Research sites across the U.S. have begun conducting a clinical trial to evaluate long-acting antiretroviral therapy (ART) for maintaining HIV suppression in people who have trouble adhering to conventional daily oral ART. The study, funded by the National Institutes of Health, is called Long-Acting Therapy to Improve Treatment Success in Daily Life, or LATITUDE and is designed to determine whether a combination of two experimental injectable formulations of ART are superior to conventional oral ART in managing HIV infection in this population.

Up to a quarter of people prescribed conventional ART stop taking the medication for some period. Not taking ART as prescribed is the most common reason people do not achieve durable viral suppression. Many complex factors such as access to healthcare, economic and housing insecurity and stigma may influence a person’s ability to adhere to a treatment regimen. Long-acting ART formulations may particularly benefit those who cannot or would prefer not to take medication each day or to not keep oral medications in their home or possession.

“Antiretroviral therapy has been transformative in the treatment of HIV. Consistently taking these medications as prescribed helps people to live longer, healthier lives and prevents HIV transmission to sexual partners,” said Anthony S. Fauci, Director of the National Institute of Allergy and Infectious Diseases, in the NIH statement. “Unfortunately, for many people who must take any medication regularly, adherence can be difficult.”

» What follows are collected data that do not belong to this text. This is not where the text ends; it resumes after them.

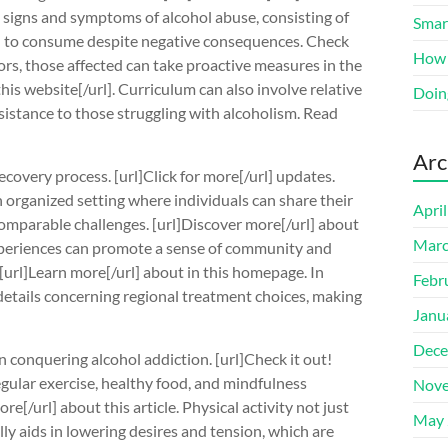
the signs and symptoms of alcohol abuse, consisting of
Smart
n to consume despite negative consequences. Check
How 
tors, those affected can take proactive measures in the
his website[/url]. Curriculum can also involve relative
Doin
sistance to those struggling with alcoholism. Read
Arc
ecovery process. [url]Click for more[/url] updates.
organized setting where individuals can share their
Apri
omparable challenges. [url]Discover more[/url] about
Marc
experiences can promote a sense of community and
[url]Learn more[/url] about in this homepage. In
Febr
etails concerning regional treatment choices, making
Janu
Dece
in conquering alcohol addiction. [url]Check it out!
 regular exercise, healthy food, and mindfulness
Nove
e[/url] about this article. Physical activity not just
May 
y aids in lowering desires and tension, which are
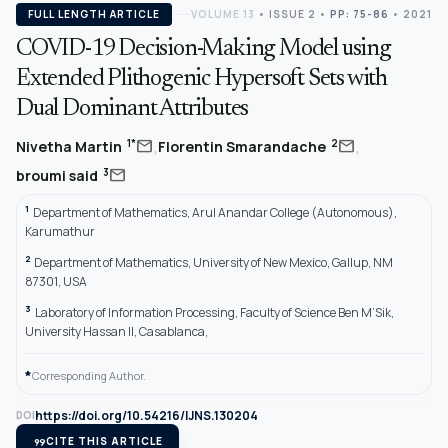
FULL LENGTH ARTICLE
VOLUME 13
•
ISSUE 2
•
PP: 75-86
• 2021
COVID-19 Decision-Making Model using
Extended Plithogenic Hypersoft Sets with
Dual Dominant Attributes
,
,
mail
mail
1*
2
Nivetha Martin
Florentin Smarandache
mail
3
broumi said
1
Department of Mathematics, Arul Anandar College (Autonomous),
Karumathur
2
Department of Mathematics, University of New Mexico, Gallup, NM
87301, USA
3
Laboratory of Information Processing, Faculty of Science Ben M’Sik,
University Hassan II, Casablanca,
*
Corresponding Author.
https://doi.org/10.54216/IJNS.130204
DOI
format_quote
CITE THIS ARTICLE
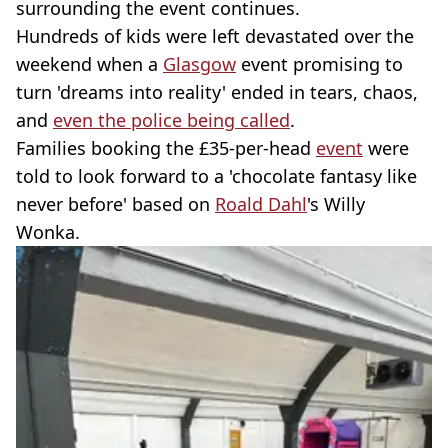
surrounding the event continues.
Hundreds of kids were left devastated over the
weekend when a
Glasgow
event promising to
turn 'dreams into reality' ended in tears, chaos,
and
even the police being called
.
Families booking the £35-per-head
event
were
told to look forward to a 'chocolate fantasy like
never before' based on
Roald Dahl
's Willy
Wonka.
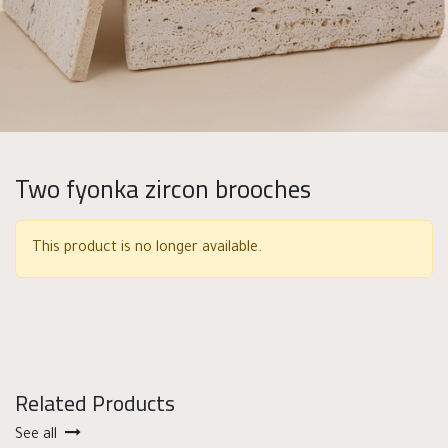
Two fyonka zircon brooches
This product is no longer available.
Related Products
See all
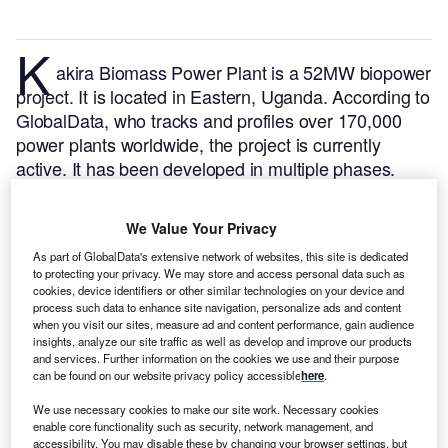
K
akira Biomass Power Plant is a 52MW biopower
project. It is located in Eastern, Uganda.
According to
GlobalData, who tracks and profiles over 170,000
power plants worldwide, the project is currently
active. It has been developed in multiple phases.
Post completion of construction, the project got
commissioned in 2007.
Buy the profile here.
We Value Your Privacy
As part of GlobalData's extensive network of websites, this site is dedicated
to protecting your privacy. We may store and access personal data such as
cookies, device identifiers or other similar technologies on your device and
process such data to enhance site navigation, personalize ads and content
when you visit our sites, measure ad and content performance, gain audience
insights, analyze our site traffic as well as develop and improve our products
and services. Further information on the cookies we use and their purpose
can be found on our website privacy policy accessible
here
.
We use necessary cookies to make our site work. Necessary cookies
enable core functionality such as security, network management, and
accessibility. You may disable these by changing your browser settings, but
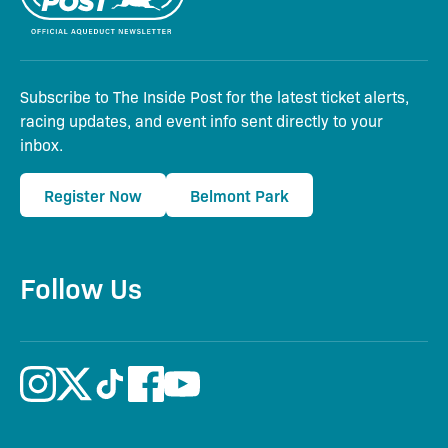
Subscribe to The Inside Post for the latest ticket alerts,
racing updates, and event info sent directly to your
inbox.
Register Now
Belmont Park
Follow Us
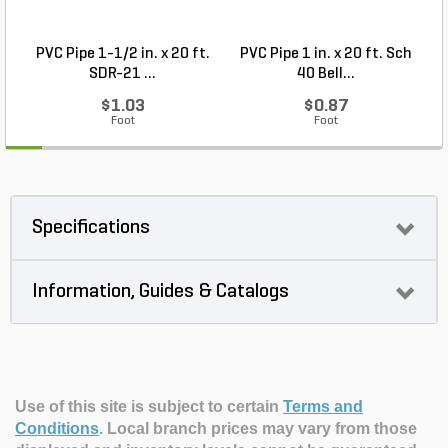
PVC Pipe 1-1/2 in. x 20 ft.
PVC Pipe 1 in. x 20 ft. Sch
P
SDR-21 ...
40 Bell...
$1.03
$0.87
Foot
Foot
Specifications
Information, Guides & Catalogs
Use of this site is subject to certain
Terms and
Conditions
.
Local branch prices may vary from those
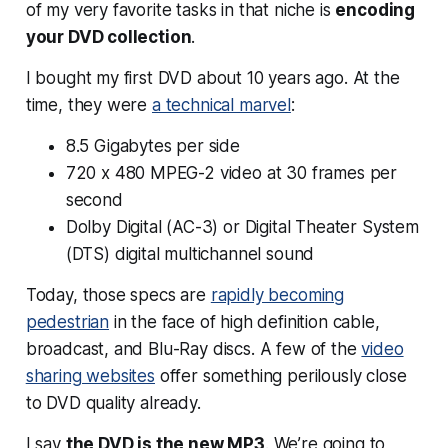
of my very favorite tasks in that niche is
encoding
your DVD collection
.
I bought my first DVD about 10 years ago. At the
time, they were
a technical marvel
:
8.5 Gigabytes per side
720 x 480 MPEG-2 video at 30 frames per
second
Dolby Digital (AC-3) or Digital Theater System
(DTS) digital multichannel sound
Today, those specs are
rapidly becoming
pedestrian
in the face of high definition cable,
broadcast, and Blu-Ray discs. A few of the
video
sharing websites
offer something perilously close
to DVD quality already.
I say
the DVD is the new MP3
. We’re going to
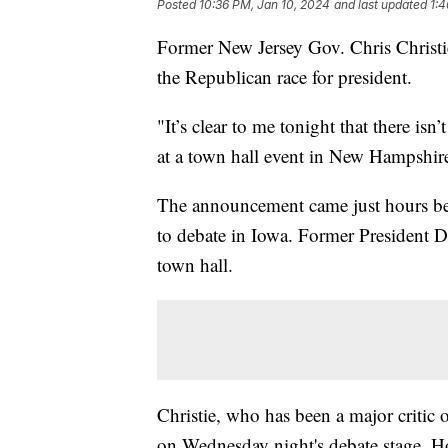
Posted
10:36 PM, Jan 10, 2024
and last updated
1:4
Former New Jersey Gov. Chris Christi
the Republican race for president.
"It’s clear to me tonight that there isn
at a town hall event in New Hampshir
The announcement came just hours be
to debate in Iowa. Former President 
town hall.
Christie, who has been a major critic
on Wednesday night's debate stage. Ho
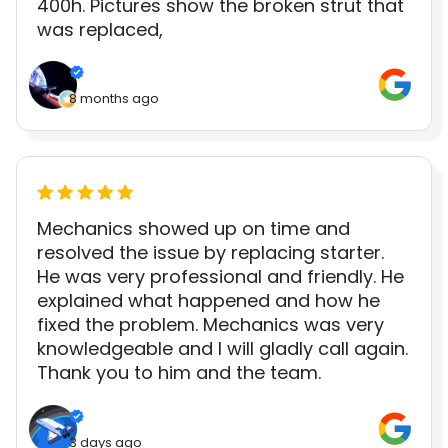
400h. Pictures show the broken strut that
was replaced,
8 months ago
Mechanics showed up on time and
resolved the issue by replacing starter.
He was very professional and friendly. He
explained what happened and how he
fixed the problem. Mechanics was very
knowledgeable and I will gladly call again.
Thank you to him and the team.
3 days ago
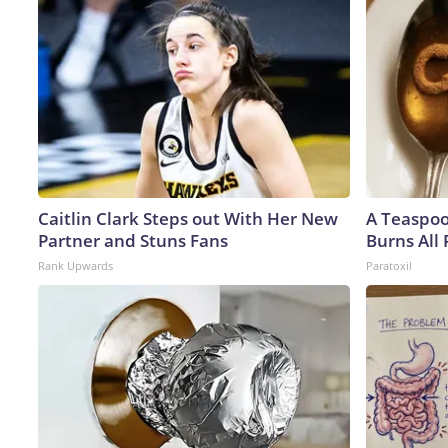
Caitlin Clark Steps out With Her New
A Teaspo
Partner and Stuns Fans
Burns All 
Rank Upwards
Paratoxil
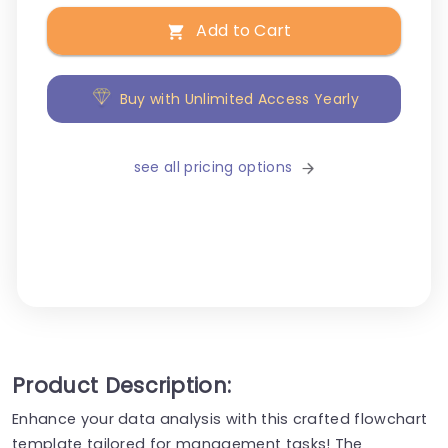
Add to Cart
Buy with Unlimited Access Yearly
see all pricing options
Product Description:
Enhance your data analysis with this crafted flowchart
template tailored for management tasks! The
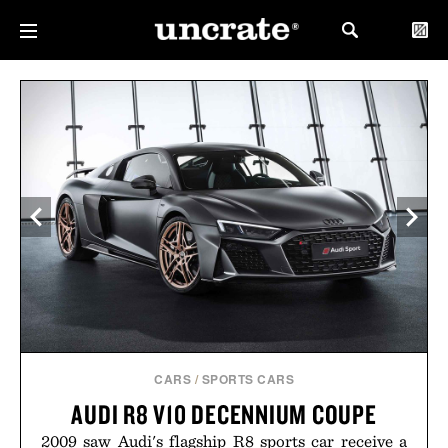
CARS
/
SPORTS CARS
AUDI R8 V10 DECENNIUM COUPE
2009 saw Audi's flagship R8 sports car receive a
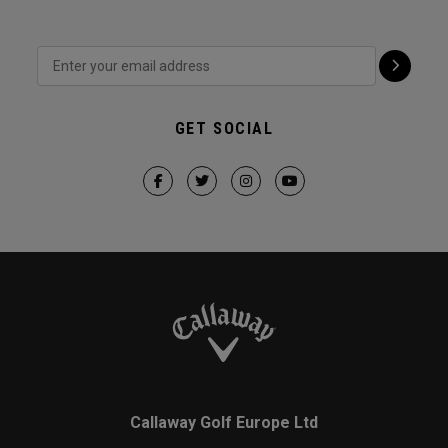
GET SOCIAL
Callaway Golf Europe Ltd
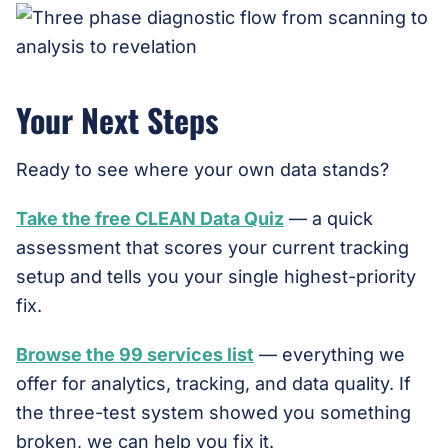
Your Next Steps
Ready to see where your own data stands?
Take the free CLEAN Data Quiz
— a quick
assessment that scores your current tracking
setup and tells you your single highest-priority
fix.
Browse the 99 services list
— everything we
offer for analytics, tracking, and data quality. If
the three-test system showed you something
broken, we can help you fix it.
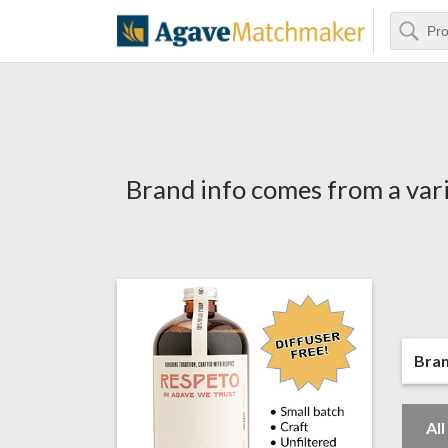
Search
Agave Matchm
Brand info comes from a vari
Bra
Al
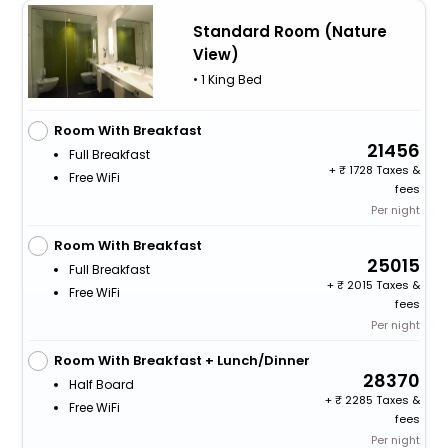
Standard Room (Nature
View)
• 1 King Bed
Room With Breakfast
21456
Full Breakfast
+
1728 Taxes &
Free WiFi
fees
Per night
Room With Breakfast
25015
Full Breakfast
+
2015 Taxes &
Free WiFi
fees
Per night
Room With Breakfast + Lunch/Dinner
28370
Half Board
+
2285 Taxes &
Free WiFi
fees
Per night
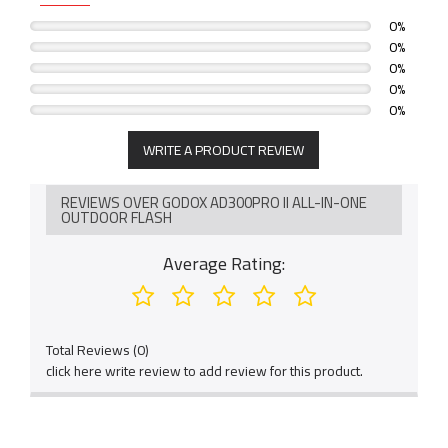
0%
0%
0%
0%
0%
WRITE A PRODUCT REVIEW
REVIEWS OVER GODOX AD300PRO II ALL-IN-ONE
OUTDOOR FLASH
Average Rating:
Total Reviews (0)
click here write review to add review for this product.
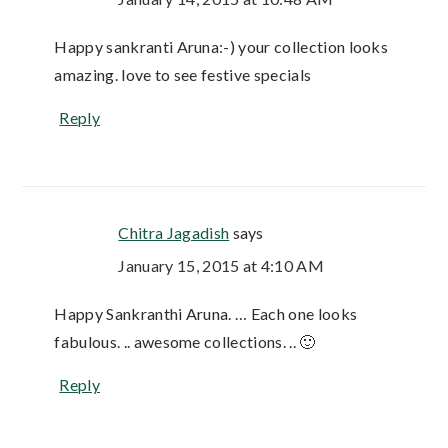
Happy sankranti Aruna:-) your collection looks
amazing. love to see festive specials
Reply
Chitra Jagadish
says
January 15, 2015 at 4:10 AM
Happy Sankranthi Aruna. … Each one looks
fabulous. .. awesome collections. .. 🙂
Reply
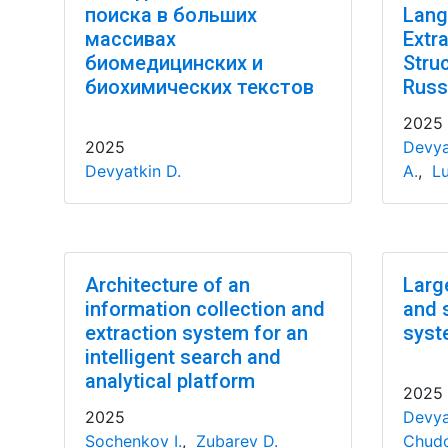
поиска в больших
Lang
массивах
Extr
биомедицинских и
Stru
биохимических текстов
Russ
2025
2025
Devya
Devyatkin D.
A.
,
Lu
Architecture of an
Larg
information collection and
and 
extraction system for an
syst
intelligent search and
analytical platform
2025
2025
Devya
Sochenkov I.
,
Zubarev D.
Chudo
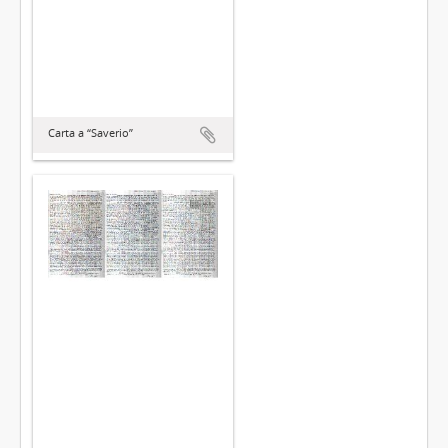
Carta a “Saverio”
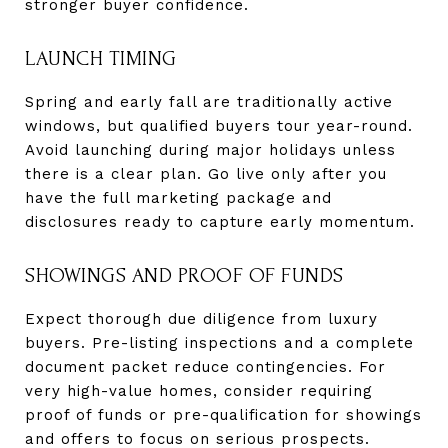
stronger buyer confidence.
LAUNCH TIMING
Spring and early fall are traditionally active
windows, but qualified buyers tour year-round.
Avoid launching during major holidays unless
there is a clear plan. Go live only after you
have the full marketing package and
disclosures ready to capture early momentum.
SHOWINGS AND PROOF OF FUNDS
Expect thorough due diligence from luxury
buyers. Pre-listing inspections and a complete
document packet reduce contingencies. For
very high-value homes, consider requiring
proof of funds or pre-qualification for showings
and offers to focus on serious prospects.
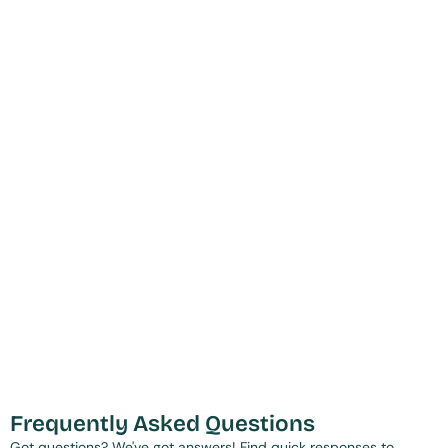
Frequently Asked Questions
Got questions? We've got answers! Find quick responses to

LATITUDE (also known as ACTG 5359) will test two experimental, long-acting injections of the antiretroviral drugs rilpivirine (RPV) and cabotegravir (CAB), which will be administered every 4 weeks by a healthcare professional in a research clinic. Throughout the study, investigators will evaluate volunteers’ viral load - the measure of virus in the blood - and other indicators of immune health to compare the treatment’s effectiveness to that of conventional oral ART.

“Monthly injectable antiretroviral therapy may prove more convenient, discreet and appropriate for some people living with HIV,” said Aadia Rana, M.D., associate professor of medicine at the University of Alabama at Birmingham Center for AIDS Research and protocol co-chair of LATITUDE.

LATITUDE will enroll approximately 350 volunteers with documented treatment lapses within the past 18 months. All study participants will begin a daily oral ART regimen and individualized adherence and retention support.

Volunteers who become virally suppressed by week 24 will then be randomized to either continue standard-of-care therapy for one year or begin an oral regimen consisting of RPV and CAB for 4 weeks, followed by long-acting injectable formulations of those drugs every 4 weeks for 48 weeks.

After this 52-week period, participants originally randomized to the standard-of-care arm may cross over to long-acting therapy, and participants originally randomized to the long-acting therapy arm may remain on that regimen for an additional year.